Materials provided |
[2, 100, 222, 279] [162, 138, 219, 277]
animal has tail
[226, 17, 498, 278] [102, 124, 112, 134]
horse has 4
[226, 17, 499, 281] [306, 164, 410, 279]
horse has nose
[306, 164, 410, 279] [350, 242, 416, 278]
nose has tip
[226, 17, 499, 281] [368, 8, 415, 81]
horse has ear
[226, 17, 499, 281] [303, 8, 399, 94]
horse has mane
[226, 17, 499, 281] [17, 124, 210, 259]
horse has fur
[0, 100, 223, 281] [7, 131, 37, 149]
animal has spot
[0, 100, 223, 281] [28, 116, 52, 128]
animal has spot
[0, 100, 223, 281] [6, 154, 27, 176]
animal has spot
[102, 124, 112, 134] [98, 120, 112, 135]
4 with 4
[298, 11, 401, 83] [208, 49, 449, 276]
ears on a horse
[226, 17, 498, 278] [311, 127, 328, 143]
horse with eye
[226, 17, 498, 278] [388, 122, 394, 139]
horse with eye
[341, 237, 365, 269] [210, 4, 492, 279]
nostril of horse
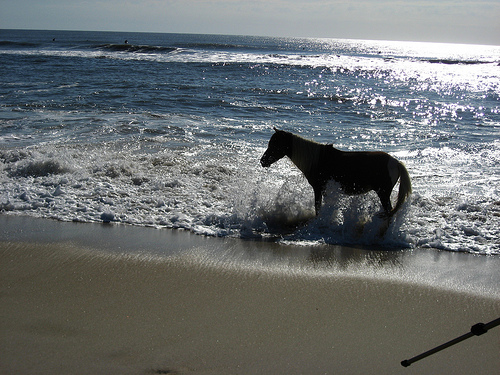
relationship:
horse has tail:
[260, 123, 413, 240] [391, 161, 413, 223]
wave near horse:
[271, 174, 409, 249] [260, 123, 413, 240]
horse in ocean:
[260, 123, 413, 240] [3, 27, 500, 261]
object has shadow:
[461, 206, 499, 285] [402, 318, 498, 368]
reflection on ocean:
[308, 34, 489, 62] [3, 27, 500, 261]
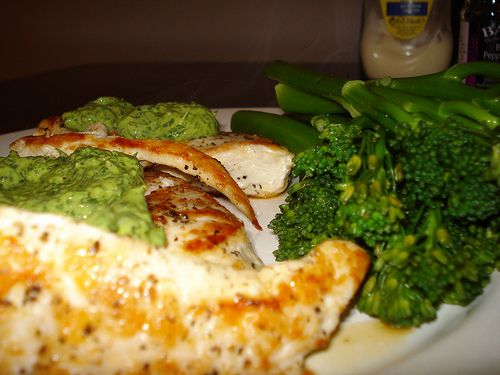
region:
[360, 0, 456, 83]
a half full condiment bottle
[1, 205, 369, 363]
a lightly seared piece of meat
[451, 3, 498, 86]
a bottle with a dark label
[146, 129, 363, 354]
a few pieces of chicken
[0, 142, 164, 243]
a thick green sauce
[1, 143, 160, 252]
a puree of avocado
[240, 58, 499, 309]
a pile of broccolini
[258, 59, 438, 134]
a few green stems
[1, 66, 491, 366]
a health conscious lunch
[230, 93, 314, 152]
this is a vegetable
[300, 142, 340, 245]
this is a vegetable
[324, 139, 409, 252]
this is a vegetable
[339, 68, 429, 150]
this is a vegetable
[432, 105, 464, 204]
this is a vegetable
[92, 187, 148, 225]
this is mashed avocado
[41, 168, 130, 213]
this is mashed avocado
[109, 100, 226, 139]
this is mashed avocado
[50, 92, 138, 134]
this is mashed avocado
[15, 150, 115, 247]
green sauce on plate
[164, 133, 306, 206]
white chicken on plate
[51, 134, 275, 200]
orange crust on chicken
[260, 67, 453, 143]
haricots verts on plate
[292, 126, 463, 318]
green broccoli on plate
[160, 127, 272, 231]
chicken has black pepper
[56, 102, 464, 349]
white and oval plate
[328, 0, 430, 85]
white sauce in bottle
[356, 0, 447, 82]
bottle is behind plate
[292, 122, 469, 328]
dark green cooked broccoli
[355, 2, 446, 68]
a bottle on the table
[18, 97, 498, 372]
a plate on the table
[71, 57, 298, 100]
the table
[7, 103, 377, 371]
chicken on the plate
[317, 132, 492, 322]
the leaves of the asparagus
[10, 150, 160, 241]
green sauce on the chicken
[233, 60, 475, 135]
stems on the asparagus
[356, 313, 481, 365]
the edge of the white plate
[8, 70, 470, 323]
a plate of food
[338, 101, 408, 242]
A piece of food.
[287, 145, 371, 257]
A piece of food.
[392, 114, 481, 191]
A piece of food.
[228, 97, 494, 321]
A piece of food.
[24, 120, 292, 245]
A piece of food.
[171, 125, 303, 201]
A piece of food.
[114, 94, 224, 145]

Written request | Turn all of the records above into a JSON list of strings, one string per line and no strings for blank lines. Leave the pictures out.

Task result |
[
  "[2, 100, 222, 279] [162, 138, 219, 277]",
  "animal has tail",
  "[226, 17, 498, 278] [102, 124, 112, 134]",
  "horse has 4",
  "[226, 17, 499, 281] [306, 164, 410, 279]",
  "horse has nose",
  "[306, 164, 410, 279] [350, 242, 416, 278]",
  "nose has tip",
  "[226, 17, 499, 281] [368, 8, 415, 81]",
  "horse has ear",
  "[226, 17, 499, 281] [303, 8, 399, 94]",
  "horse has mane",
  "[226, 17, 499, 281] [17, 124, 210, 259]",
  "horse has fur",
  "[0, 100, 223, 281] [7, 131, 37, 149]",
  "animal has spot",
  "[0, 100, 223, 281] [28, 116, 52, 128]",
  "animal has spot",
  "[0, 100, 223, 281] [6, 154, 27, 176]",
  "animal has spot",
  "[102, 124, 112, 134] [98, 120, 112, 135]",
  "4 with 4",
  "[298, 11, 401, 83] [208, 49, 449, 276]",
  "ears on a horse",
  "[226, 17, 498, 278] [311, 127, 328, 143]",
  "horse with eye",
  "[226, 17, 498, 278] [388, 122, 394, 139]",
  "horse with eye",
  "[341, 237, 365, 269] [210, 4, 492, 279]",
  "nostril of horse",
  "relationship:",
  "horse has tail:",
  "[260, 123, 413, 240] [391, 161, 413, 223]",
  "wave near horse:",
  "[271, 174, 409, 249] [260, 123, 413, 240]",
  "horse in ocean:",
  "[260, 123, 413, 240] [3, 27, 500, 261]",
  "object has shadow:",
  "[461, 206, 499, 285] [402, 318, 498, 368]",
  "reflection on ocean:",
  "[308, 34, 489, 62] [3, 27, 500, 261]",
  "region:",
  "[360, 0, 456, 83]",
  "a half full condiment bottle",
  "[1, 205, 369, 363]",
  "a lightly seared piece of meat",
  "[451, 3, 498, 86]",
  "a bottle with a dark label",
  "[146, 129, 363, 354]",
  "a few pieces of chicken",
  "[0, 142, 164, 243]",
  "a thick green sauce",
  "[1, 143, 160, 252]",
  "a puree of avocado",
  "[240, 58, 499, 309]",
  "a pile of broccolini",
  "[258, 59, 438, 134]",
  "a few green stems",
  "[1, 66, 491, 366]",
  "a health conscious lunch",
  "[230, 93, 314, 152]",
  "this is a vegetable",
  "[300, 142, 340, 245]",
  "this is a vegetable",
  "[324, 139, 409, 252]",
  "this is a vegetable",
  "[339, 68, 429, 150]",
  "this is a vegetable",
  "[432, 105, 464, 204]",
  "this is a vegetable",
  "[92, 187, 148, 225]",
  "this is mashed avocado",
  "[41, 168, 130, 213]",
  "this is mashed avocado",
  "[109, 100, 226, 139]",
  "this is mashed avocado",
  "[50, 92, 138, 134]",
  "this is mashed avocado",
  "[15, 150, 115, 247]",
  "green sauce on plate",
  "[164, 133, 306, 206]",
  "white chicken on plate",
  "[51, 134, 275, 200]",
  "orange crust on chicken",
  "[260, 67, 453, 143]",
  "haricots verts on plate",
  "[292, 126, 463, 318]",
  "green broccoli on plate",
  "[160, 127, 272, 231]",
  "chicken has black pepper",
  "[56, 102, 464, 349]",
  "white and oval plate",
  "[328, 0, 430, 85]",
  "white sauce in bottle",
  "[356, 0, 447, 82]",
  "bottle is behind plate",
  "[292, 122, 469, 328]",
  "dark green cooked broccoli",
  "[355, 2, 446, 68]",
  "a bottle on the table",
  "[18, 97, 498, 372]",
  "a plate on the table",
  "[71, 57, 298, 100]",
  "the table",
  "[7, 103, 377, 371]",
  "chicken on the plate",
  "[317, 132, 492, 322]",
  "the leaves of the asparagus",
  "[10, 150, 160, 241]",
  "green sauce on the chicken",
  "[233, 60, 475, 135]",
  "stems on the asparagus",
  "[356, 313, 481, 365]",
  "the edge of the white plate",
  "[8, 70, 470, 323]",
  "a plate of food",
  "[338, 101, 408, 242]",
  "A piece of food.",
  "[287, 145, 371, 257]",
  "A piece of food.",
  "[392, 114, 481, 191]",
  "A piece of food.",
  "[228, 97, 494, 321]",
  "A piece of food.",
  "[24, 120, 292, 245]",
  "A piece of food.",
  "[171, 125, 303, 201]",
  "A piece of food.",
  "[114, 94, 224, 145]"
]